◆ A TAREFA
Dê continuidade à entrevista com Maysa, escrevendo o trecho que vem logo depois da última frase do texto.

◆ TEXTO DO DOCUMENTO
14 de agosto de 2017

Sofro porque não sou burra - Romance Moderno,1971



A minha verdade – uma entrevista corajosa com Maysa

ROMANCE MODERNO – A novela representa uma outra fase em sua vida?
MAYSA – Possivelmente se abre um campo novo para mim. Espero que seja uma experiência bastante válida para o futuro. Me interessa muito fazê-la.

Quantas vezes você se sentiu obrigada a recomeçar a sua vida?
Eu não creio que tenha recomeçado nada, principalmente no lado profissional. Eu apenas tenho acompanhado as circunstâncias.

Você se projetou como cantora milionária. Hoje você canta para viver ou vive para cantar?
Fazem sempre esta pergunta para mim. A ideia de cantora milionária foi o público quem deu. Acredito que eu seja milionária no sentido de ter boa voz, ter bons amigos. Hoje em dia faço o que gosto: vivo canto, sou atriz, sou jornalista. Estes são os meus ideais, me fazem falta até para respirar. Uma coisa em função da outra.

Você demonstrou em suas composições ser uma mulher que sofre. Sofrimento para você representa uma razão de viver?
As pessoas que hoje em dia não sofrem são muito burras ou muito insensíveis. O sofrimento a gente tem de manhã, de tarde, de noite. A vida está mais cheia de sofrimentos do que de outras coisas. A gente procura, de certa forma, dar mais valor às coisas boas do que ficar pensando em coisas tristes.

Qual a diferença entre a felicidade e o sofrimento?
É justamente a diferença entre uma coisa e a outra.

Você acredita no amor?
Eu acho que é a única coisa que existe de bom no mundo.

Você como cantora se acredita atual ou fora de moda?
Como cantora, sigo a minha linha. E me sinto sempre atualizada. A música é uma só desde que ela começou. Eu faço o que gosto.

Você, que só canta um tipo de música, como vê toda esta renovação?
Eu acho que há muita confusão. Existem grandes valores, como por exemplo, Taiguara. Alguém pode chamar este menino de superado? Inclusive, ele tem a mesma linha que eu. É moderninho, é um garoto desta geração. O próprio Ivan Lins, que é considerado o mais quente do momento, se repararmos nas suas composições, tem um profundo sentido de fossa, de amor. No fundo, é sempre a mesma coisa. O amor a gente sempre sente igual.

Você já esteve na fossa?
Estive, e muitas vezes! Para sair dela há duas formas de encará-la. Ou curti-la muito bem, sofrer por ela, ou partir para um negócio melhor, fugir de gente que não se gosta, da burrice, se ligar com gente que nos faça bem.

Você seria capaz de morrer por alguém?
Totalmente!

Então, a morte compensa como sacrifício de amor?
O amor compensa qualquer coisa.

Como você define a angústia?
Para mim, a coisa mais importante é você tentar dar do que receber. Quando você deseja dar, dizer tudo o que tem dentro de si e não é compreendida, aí , sim, é a pior coisa, a maior angústia.

Entre a angústia e o desespero, onde você vê a solução?
É começar tudo novamente.

Você já sentiu em sua vida um momento de profunda ternura?

◆ BLOCO DE DADOS
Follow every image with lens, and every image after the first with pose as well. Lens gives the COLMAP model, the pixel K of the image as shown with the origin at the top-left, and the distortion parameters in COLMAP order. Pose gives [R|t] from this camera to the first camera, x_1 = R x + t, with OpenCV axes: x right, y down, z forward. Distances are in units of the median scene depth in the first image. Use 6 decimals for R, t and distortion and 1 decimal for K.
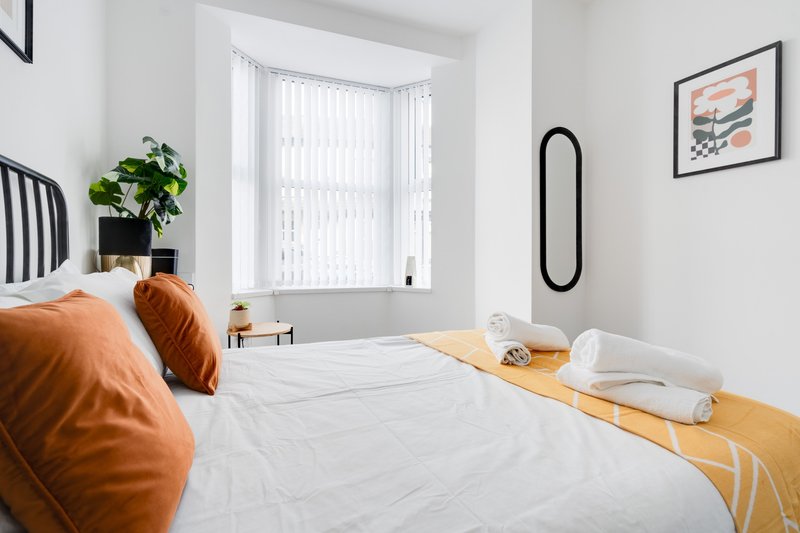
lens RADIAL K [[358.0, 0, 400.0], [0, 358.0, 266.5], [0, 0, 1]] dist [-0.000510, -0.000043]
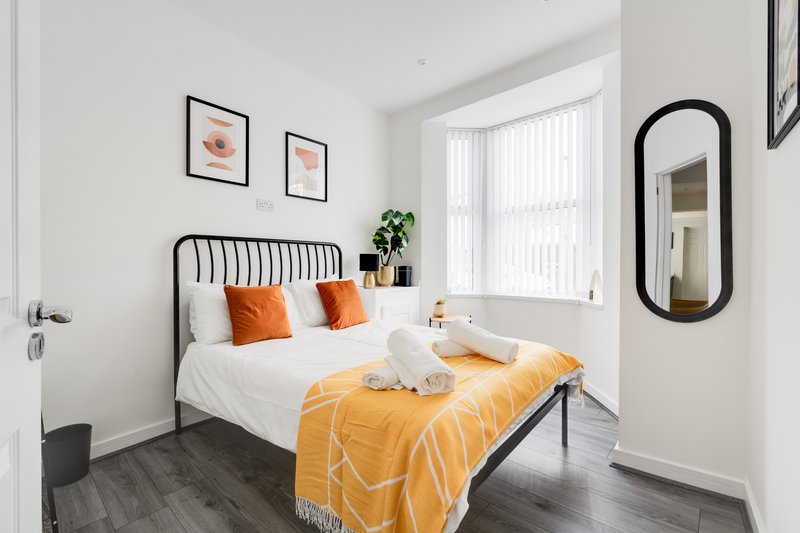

◆ RESPOSTA ESCRITA
Sempre tenho motivos de ternura em minha vida. Sobretudo quando vejo uma possibilidade de diálogo com gente que me entende. Outro dia tive um momento de grande ternura em minha casa, quando estive batendo um papo com uma mulher que considero uma das coisas mais excepcionais que já encontrei em minha vida, Marília Pêra. O de que esta mulher é capaz, com os olhos, com palavras, ou mesmo expressões, é um negócio fantástico. Marília é uma mulher inteligente, sabe o que quer, é sensacional.

Crê em alguma coisa acima de você?
É muito importante eu me considerar importante, pois, acima de mim, existe um amor mais que o meu. E será que existe um amor maior que o meu?

Você andou uma época um pouco afastada, meio sumida. Qual foi a causa real?
Aconteceu que fui para a Espanha. Meu marido é espanhol e tive que acompanha-lo. Lá, continuei inclusive cantando, embora com menos frequência que aqui. Depois estava cansada de algumas fofocas e dei uma paradinha.

Você se considera o tipo de mulher em transição pela liberdade?
Desde que me entendo por gente, luto pela liberdade.

Qual o momento artístico mais importante de sua carreira?
Eu acho que ainda está para vir. Eu quero sempre mais do que já tenho.

O que você acha mais importante na vida?
É o amor. Para carreira, para tudo na vida.

Você agora está dando uma de atriz. Como está se sentindo?
Acho que atriz eu fui a vida inteira. Quem vive é ator; acho que participar da vida como eu, é uma forma de ser atriz. Às vezes, você tem de fazer coisas de que não gosta, atuar com pessoas que você detesta. A vida, toda ela, é um teatro.

O personagem que Bráulio Pedroso criou para você é mais ou menos um retrato de sua vida, mulher desquitada de industrial paulista. Como é a história?
Não tem nada que ver com a minha personalidade e, além do mais, eu não sou desquitada de um industrial paulista. Sou casada com um industrial espanhol e vivo muito feliz.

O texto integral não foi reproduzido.